WHAT OUR CURRENT CUSTOMERS SAY

  • Google
  • Sitejabber
  • Trustpilot
Zahraa S
Zahraa S
Absolutely spot on. I have had the best experience with Elite Academic Research and all my work have scored highly. Thank you for your professionalism and using expert writers with vast and outstanding knowledge in their fields. I highly recommend any day and time.
Stuart L
Stuart L
Thanks for keeping me sane for getting everything out of the way, I’ve been stuck working more than full time and balancing the rest but I’m glad you’ve been ensuring my school work is taken care of. I'll recommend Elite Academic Research to anyone who seeks quality academic help, thank you so much!
Mindi D
Mindi D
Brilliant writers and awesome support team. You can tell by the depth of research and the quality of work delivered that the writers care deeply about delivering that perfect grade.
Samuel Y
Samuel Y
I really appreciate the work all your amazing writers do to ensure that my papers are always delivered on time and always of the highest quality. I was at a crossroads last semester and I almost dropped out of school because of the many issues that were bombarding but I am glad a friend referred me to you guys. You came up big for me and continue to do so. I just wish I knew about your services earlier.
Cindy L
Cindy L
You can't fault the paper quality and speed of delivery. I have been using these guys for the past 3 years and I not even once have they ever failed me. They deliver properly researched papers way ahead of time. Each time I think I have had the best their professional writers surprise me with even better quality work. Elite Academic Research is a true Gem among essay writing companies.
Got an A and plagiarism percent was less than 10%! Thanks!

ORDER NOW


Consider Your Assignments Done

“All my friends and I are getting help from eliteacademicresearch. It’s every college student’s best kept secret!”

Jermaine Byrant
BSN

“I was apprehensive at first. But I must say it was a great experience and well worth the price.

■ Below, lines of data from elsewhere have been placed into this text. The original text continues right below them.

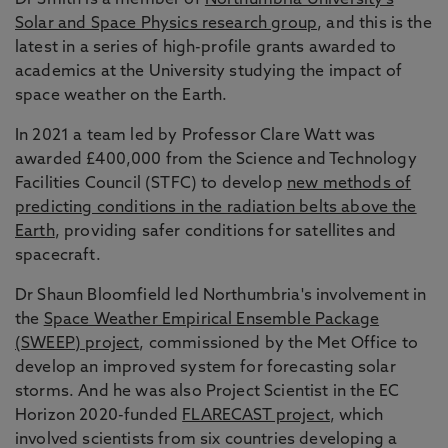
Dr Smith is a member of
Northumbria University’s
Solar and Space Physics research group
, and this is the
latest in a series of high-profile grants awarded to
academics at the University studying the impact of
space weather on the Earth.
In 2021 a team led by Professor Clare Watt was
awarded £400,000 from the Science and Technology
Facilities Council (STFC) to develop
new methods of
predicting conditions in the radiation belts above the
Earth
, providing safer conditions for satellites and
spacecraft.
Dr Shaun Bloomfield led Northumbria's involvement in
the
Space Weather Empirical Ensemble Package
(SWEEP) project
, commissioned by the Met Office to
develop an improved system for forecasting solar
storms. And he was also Project Scientist in the EC
Horizon 2020-funded
FLARECAST project
, which
involved scientists from six countries developing a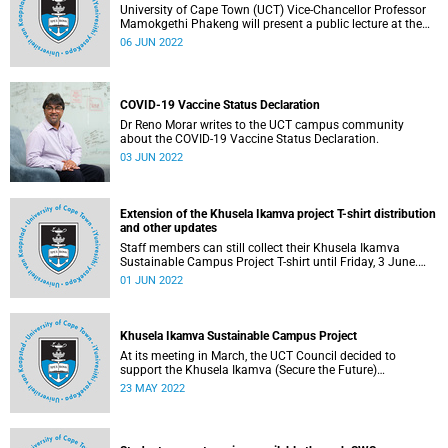
University of Cape Town (UCT) Vice-Chancellor Professor
Mamokgethi Phakeng will present a public lecture at the
University of Ottawa on Monday, 6 June 2022.
06 JUN 2022
COVID-19 Vaccine Status Declaration
Dr Reno Morar writes to the UCT campus community
about the COVID-19 Vaccine Status Declaration.
03 JUN 2022
Extension of the Khusela Ikamva project T-shirt distribution
and other updates
Staff members can still collect their Khusela Ikamva
Sustainable Campus Project T-shirt until Friday, 3 June.
Read more on this and other updates below.
01 JUN 2022
Khusela Ikamva Sustainable Campus Project
At its meeting in March, the UCT Council decided to
support the Khusela Ikamva (Secure the Future)
Sustainable Campus Project.
23 MAY 2022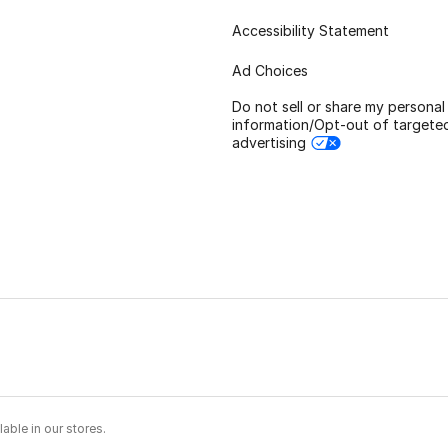
Accessibility Statement
Ad Choices
Do not sell or share my personal
information/Opt-out of targete
advertising
able in our stores.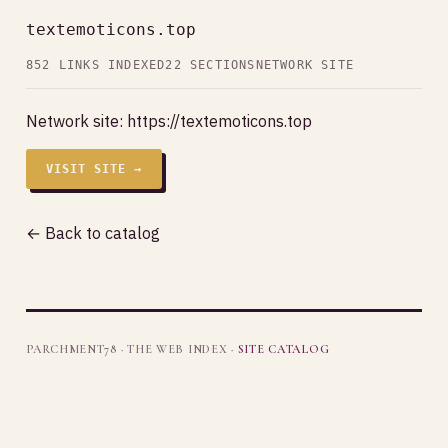
textemoticons.top
852 LINKS INDEXED
22 SECTIONS
NETWORK SITE
Network site:
https://textemoticons.top
VISIT SITE →
← Back to catalog
PARCHMENT78 · THE WEB INDEX ·
SITE CATALOG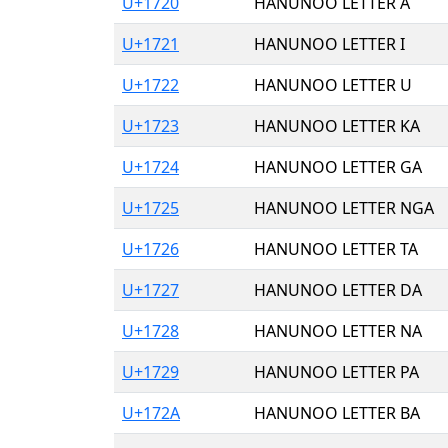
U+1720
HANUNOO LETTER A
U+1721
HANUNOO LETTER I
U+1722
HANUNOO LETTER U
U+1723
HANUNOO LETTER KA
U+1724
HANUNOO LETTER GA
U+1725
HANUNOO LETTER NGA
U+1726
HANUNOO LETTER TA
U+1727
HANUNOO LETTER DA
U+1728
HANUNOO LETTER NA
U+1729
HANUNOO LETTER PA
U+172A
HANUNOO LETTER BA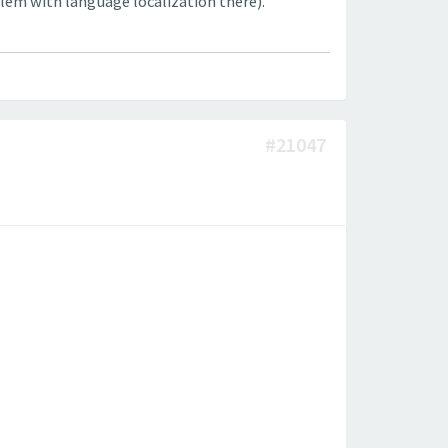
lem with language localization there).
#21047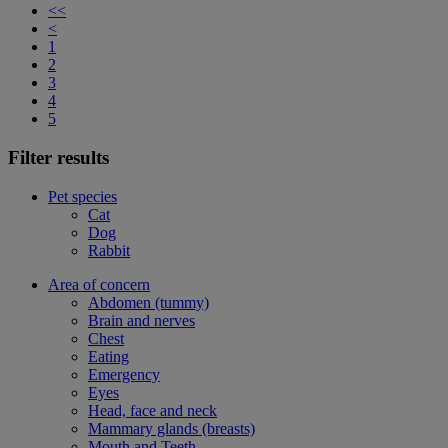
<<
<
1
2
3
4
5
Filter results
Pet species
Cat
Dog
Rabbit
Area of concern
Abdomen (tummy)
Brain and nerves
Chest
Eating
Emergency
Eyes
Head, face and neck
Mammary glands (breasts)
Mouth and Teeth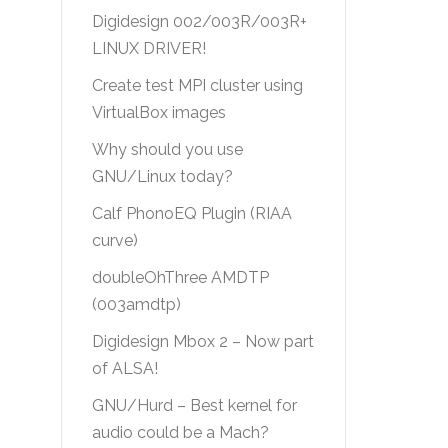
Digidesign 002/003R/003R+
LINUX DRIVER!
Create test MPI cluster using
VirtualBox images
Why should you use
GNU/Linux today?
Calf PhonoEQ Plugin (RIAA
curve)
doubleOhThree AMDTP
(003amdtp)
Digidesign Mbox 2 – Now part
of ALSA!
GNU/Hurd – Best kernel for
audio could be a Mach?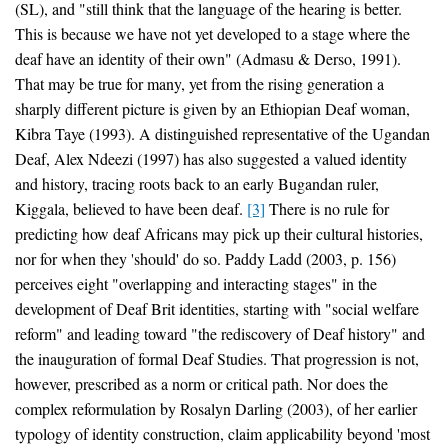
(SL), and "still think that the language of the hearing is better.
This is because we have not yet developed to a stage where the
deaf have an identity of their own" (Admasu & Derso, 1991).
That may be true for many, yet from the rising generation a
sharply different picture is given by an Ethiopian Deaf woman,
Kibra Taye (1993). A distinguished representative of the Ugandan
Deaf, Alex Ndeezi (1997) has also suggested a valued identity
and history, tracing roots back to an early Bugandan ruler,
Kiggala, believed to have been deaf.
[3]
There is no rule for
predicting how deaf Africans may pick up their cultural histories,
nor for when they 'should' do so. Paddy Ladd (2003, p. 156)
perceives eight "overlapping and interacting stages" in the
development of Deaf Brit identities, starting with "social welfare
reform" and leading toward "the rediscovery of Deaf history" and
the inauguration of formal Deaf Studies. That progression is not,
however, prescribed as a norm or critical path. Nor does the
complex reformulation by Rosalyn Darling (2003), of her earlier
typology of identity construction, claim applicability beyond 'most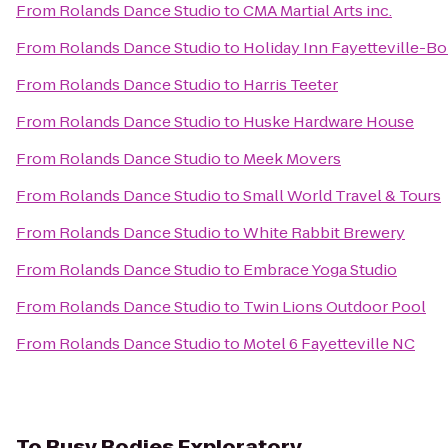
From
Rolands Dance Studio
to
CMA Martial Arts inc.
From
Rolands Dance Studio
to
Holiday Inn Fayetteville-B
From
Rolands Dance Studio
to
Harris Teeter
From
Rolands Dance Studio
to
Huske Hardware House
From
Rolands Dance Studio
to
Meek Movers
From
Rolands Dance Studio
to
Small World Travel & Tours
From
Rolands Dance Studio
to
White Rabbit Brewery
From
Rolands Dance Studio
to
Embrace Yoga Studio
From
Rolands Dance Studio
to
Twin Lions Outdoor Pool
From
Rolands Dance Studio
to
Motel 6 Fayetteville NC
To
Busy Bodies Exploratory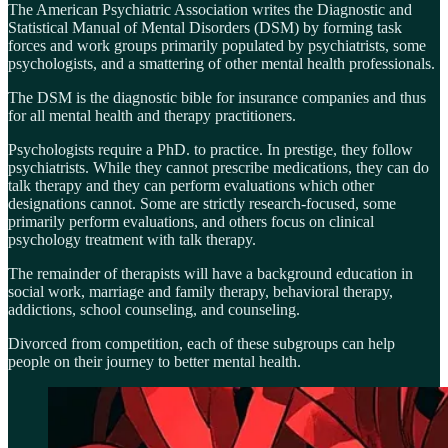
The American Psychiatric Association writes the Diagnostic and
Statistical Manual of Mental Disorders (DSM) by forming task
forces and work groups primarily populated by psychiatrists, some
psychologists, and a smattering of other mental health professionals.
The DSM is the diagnostic bible for insurance companies and thus
for all mental health and therapy practitioners.
Psychologists require a PhD. to practice. In prestige, they follow
psychiatrists. While they cannot prescribe medications, they can do
talk therapy and they can perform evaluations which other
designations cannot. Some are strictly research-focused, some
primarily perform evaluations, and others focus on clinical
psychology treatment with talk therapy.
The remainder of therapists will have a background education in
social work, marriage and family therapy, behavioral therapy,
addictions, school counseling, and counseling.
Divorced from competition, each of these subgroups can help
people on their journey to better mental health.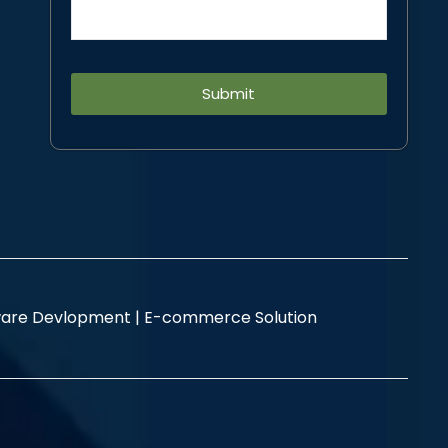
Alternative:
are Devlopment |
E-commerce Solution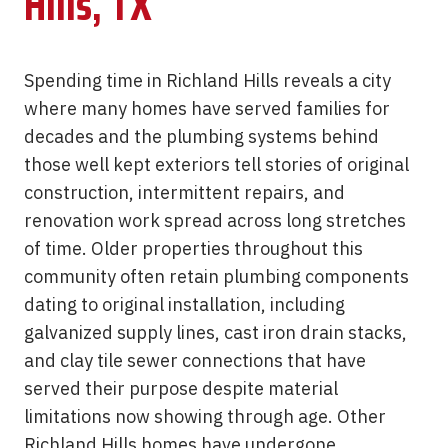
Hills, TX
Spending time in Richland Hills reveals a city
where many homes have served families for
decades and the plumbing systems behind
those well kept exteriors tell stories of original
construction, intermittent repairs, and
renovation work spread across long stretches
of time. Older properties throughout this
community often retain plumbing components
dating to original installation, including
galvanized supply lines, cast iron drain stacks,
and clay tile sewer connections that have
served their purpose despite material
limitations now showing through age. Other
Richland Hills homes have undergone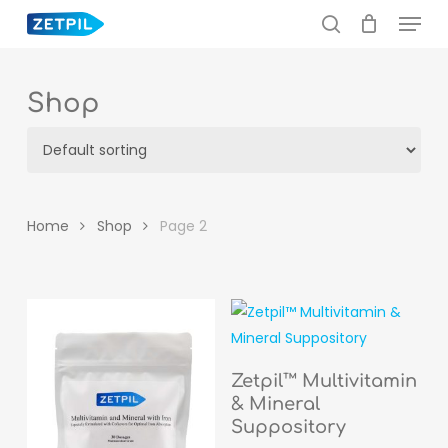
Menu
Skip
to
search
main
content
Shop
Home
Shop
Page 2
READ MORE
Zetpil™ Multivitamin
& Mineral
Suppository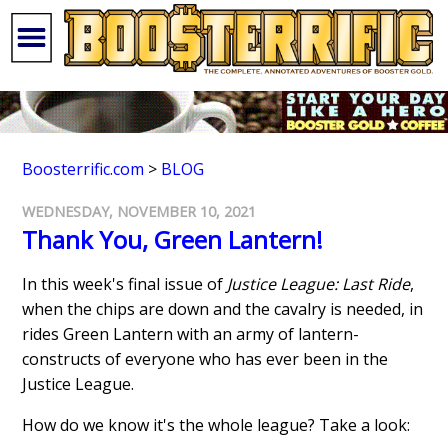
Boosterrific.com
>
BLOG
WEDNESDAY, NOVEMBER 10, 2021
Thank You, Green Lantern!
In this week's final issue of
Justice League: Last Ride
,
when the chips are down and the cavalry is needed, in
rides Green Lantern with an army of lantern-
constructs of everyone who has ever been in the
Justice League.
How do we know it's the whole league? Take a look: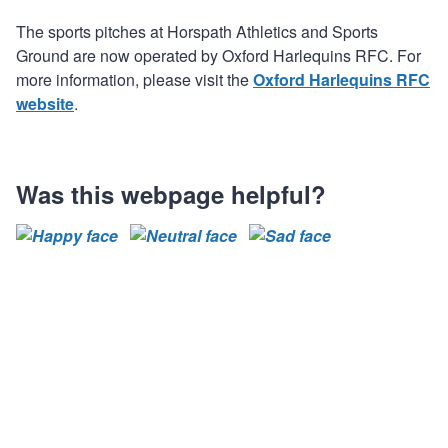
The sports pitches at Horspath Athletics and Sports
Ground are now operated by Oxford Harlequins RFC. For
more information, please visit the
Oxford Harlequins RFC
website
.
Was this webpage helpful?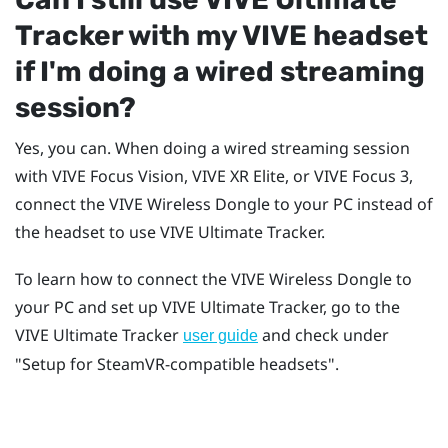
Tracker
with my
VIVE
headset
if I'm doing a wired streaming
session?
Yes, you can. When doing a wired streaming session
with
VIVE Focus Vision
,
VIVE XR Elite
, or
VIVE Focus 3
,
connect the
VIVE Wireless Dongle
to your PC instead of
the headset to use
VIVE Ultimate Tracker
.
To learn how to connect the
VIVE Wireless Dongle
to
your PC and set up
VIVE Ultimate Tracker
, go to the
VIVE Ultimate Tracker
and check under
user guide
"‍Setup for SteamVR-compatible headsets"‍.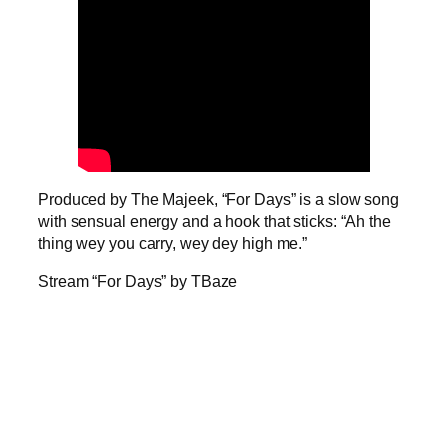
Produced by The Majeek, “For Days” is a slow song
with sensual energy and a hook that sticks: “Ah the
thing wey you carry, wey dey high me.”
Stream “For Days” by TBaze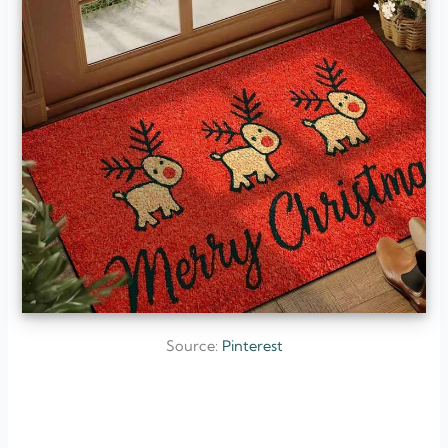
Source:
Pinterest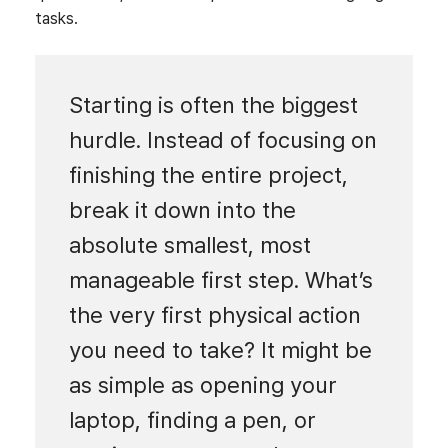
tasks.
Starting is often the biggest
hurdle. Instead of focusing on
finishing the entire project,
break it down into the
absolute smallest, most
manageable first step. What’s
the very first physical action
you need to take? It might be
as simple as opening your
laptop, finding a pen, or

I got an A!”

Nicole Johnson
Finance & Economics

Our Top Experts

See Why Our Clients Hire Us Again And Again!


OVER

10.3k
Reviews

RATING
4.89/5
Average

YEARS
13
Mastery

Success Guarantee

When you order form the best, some of your greatest problems as a student are solved!

Reliable

Professional

Affordable

Quick

Using this writing service is legal and is not prohibited by any law, university or college policies. Services of Elite Academic Research are provided for research and study purposes only with the intent to help students improve their writing and academic experience. We do not condone or encourage cheating, academic dishonesty, or any form of plagiarism. Our original, plagiarism-free, zero-AI expert samples should only be used as references. It is your responsibility to cite any outside sources appropriately. This service will be useful for students looking for quick, reliable, and efficient online class-help on a variety of topics.